3. Choose your executor
Ideally you should name more than one person to act as your executor, as this minimises the risk of both executors passing away before you.
You can also choose one or more substitute executors if the executors you have named are unwilling or unable to act.
Executors are the individuals who will carry out the terms of your will and sort out your estate when you die.
They should be individuals you trust implicitly, must be over 18 at the time of your death and must be mentally capable of doing the job.
If naming more than one executor, ensure as far as you can that the executors will be able to work together.
It might be sensible to appoint at least one professional executor, although there will be costs associated with this.

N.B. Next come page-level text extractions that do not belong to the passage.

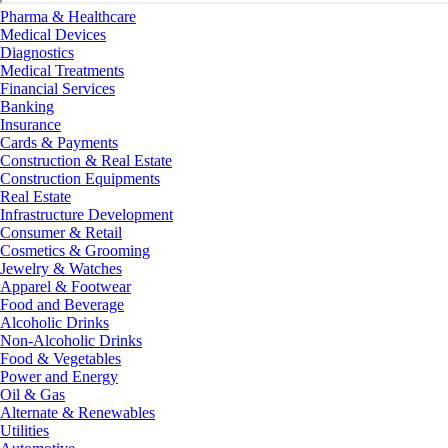
Pharma & Healthcare
Medical Devices
Diagnostics
Medical Treatments
Financial Services
Banking
Insurance
Cards & Payments
Construction & Real Estate
Construction Equipments
Real Estate
Infrastructure Development
Consumer & Retail
Cosmetics & Grooming
Jewelry & Watches
Apparel & Footwear
Food and Beverage
Alcoholic Drinks
Non-Alcoholic Drinks
Food & Vegetables
Power and Energy
Oil & Gas
Alternate & Renewables
Utilities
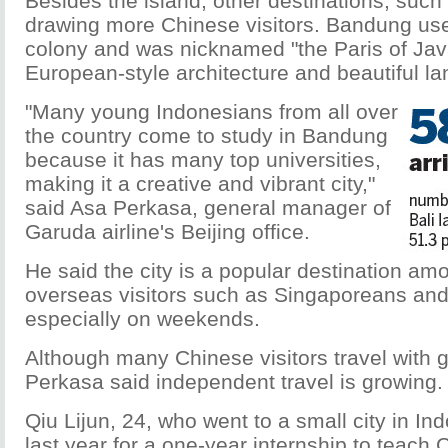
Besides the island, other destinations, suc
drawing more Chinese visitors. Bandung use
colony and was nicknamed "the Paris of Java
European-style architecture and beautiful l
"Many young Indonesians from all over
the country come to study in Bandung
because it has many top universities,
making it a creative and vibrant city,"
said Asa Perkasa, general manager of
Garuda airline's Beijing office.
He said the city is a popular destination a
overseas visitors such as Singaporeans an
especially on weekends.
Although many Chinese visitors travel with g
Perkasa said independent travel is growing.
Qiu Lijun, 24, who went to a small city in In
last year for a one-year internship to teach 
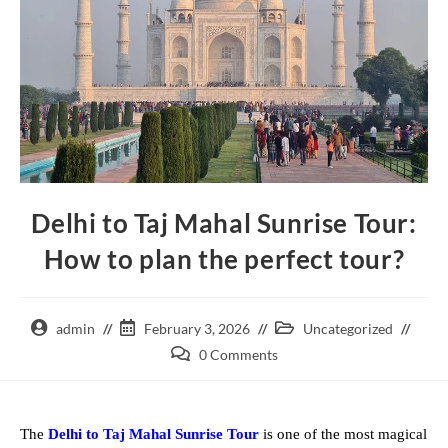
Delhi to Taj Mahal Sunrise Tour:
How to plan the perfect tour?
admin
February 3, 2026
Uncategorized
0 Comments
The
Delhi to Taj Mahal Sunrise Tour
is one of the most magical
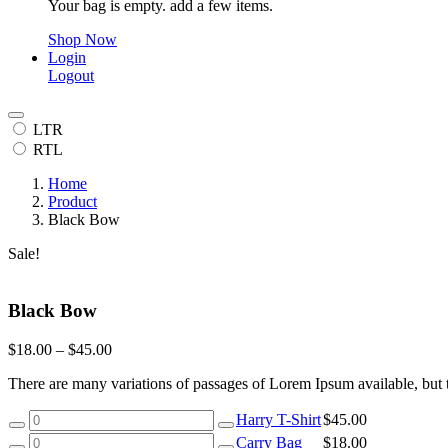
Your bag is empty. add a few items.
Shop Now
Login
Logout
LTR
RTL
Home
Product
Black Bow
Sale!
Black Bow
$
18.00
–
$
45.00
There are many variations of passages of Lorem Ipsum available, but 
Harry
Harry T-Shirt
$
45.00
T-
Carry
Carry Bag
$
18.00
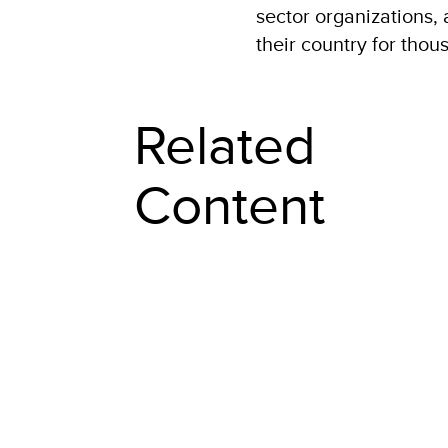
sector organizations, 
their country for thou
Related
Content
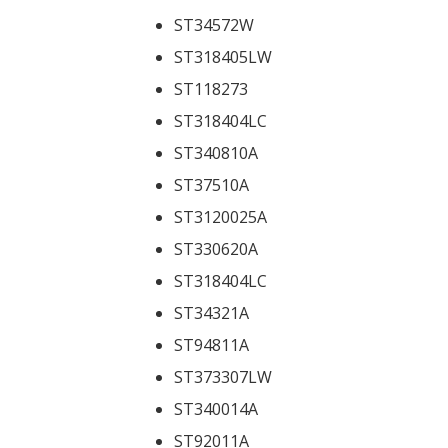
ST34572W
ST318405LW
ST118273
ST318404LC
ST340810A
ST37510A
ST3120025A
ST330620A
ST318404LC
ST34321A
ST94811A
ST373307LW
ST340014A
ST92011A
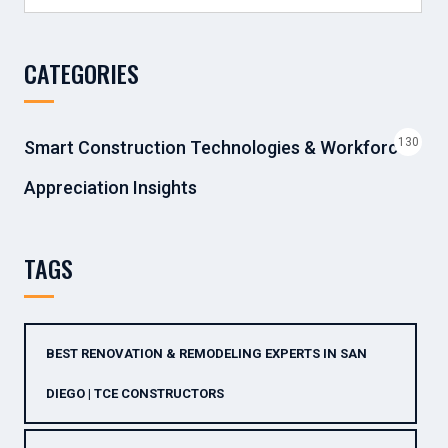
for:
CATEGORIES
130
Smart Construction Technologies & Workforce
Appreciation Insights
TAGS
BEST RENOVATION & REMODELING EXPERTS IN SAN
DIEGO | TCE CONSTRUCTORS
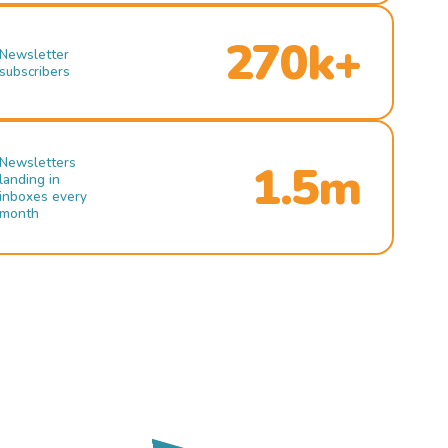
270k+
Newsletter
subscribers
Newsletters
1.5m
landing in
inboxes every
month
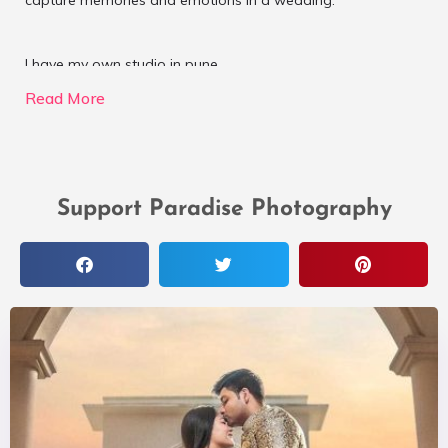
capture memories and emotions in a wedding.
I have my own studio in pune.
Read More
Support Paradise Photography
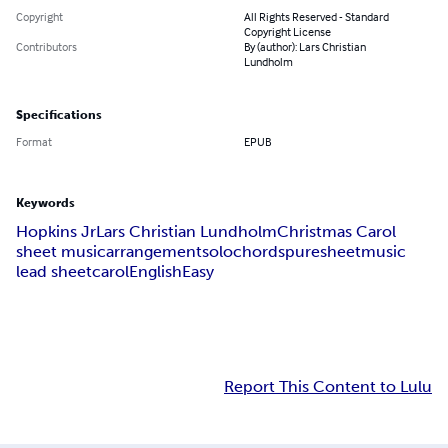
Copyright
All Rights Reserved - Standard
Copyright License
Contributors
By (author): Lars Christian
Lundholm
Specifications
Format
EPUB
Keywords
Hopkins Jr
Lars Christian Lundholm
Christmas Carol
sheet music
arrangement
solo
chords
puresheetmusic
lead sheet
carol
English
Easy
Report This Content to Lulu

An executor can also be a beneficiary of your will.
4. Find two witnesses
Any witness should be independent, so they should not be a beneficiary of the will or a spouse or civil partner of a beneficiary.
Any gift you make to the witness or to their spouse or civil partner will fail.
If you make your will via legal professionals they will usually provide the independent witnesses.
You must have a minimum of two witnesses and they must both see you sign or acknowledge the will in their presence before signing the will themselves.
5. Keep your will updated
In my experience, many people often forget to update their will after a significant life event and risk the document not outlining what they want it to do.
This doesn’t mean that you have to make a new will, as often the changes are quite straightforward.
Once you’re married, any will made prior to your wedding day will be automatically revoked – so if you do separate from your partner, changes need to take place to reflect the change in your circumstances.
It is not unusual to come across situations where an individual has passed away after divorcing but has failed to update their will, resulting in their former partner still benefiting from their estate.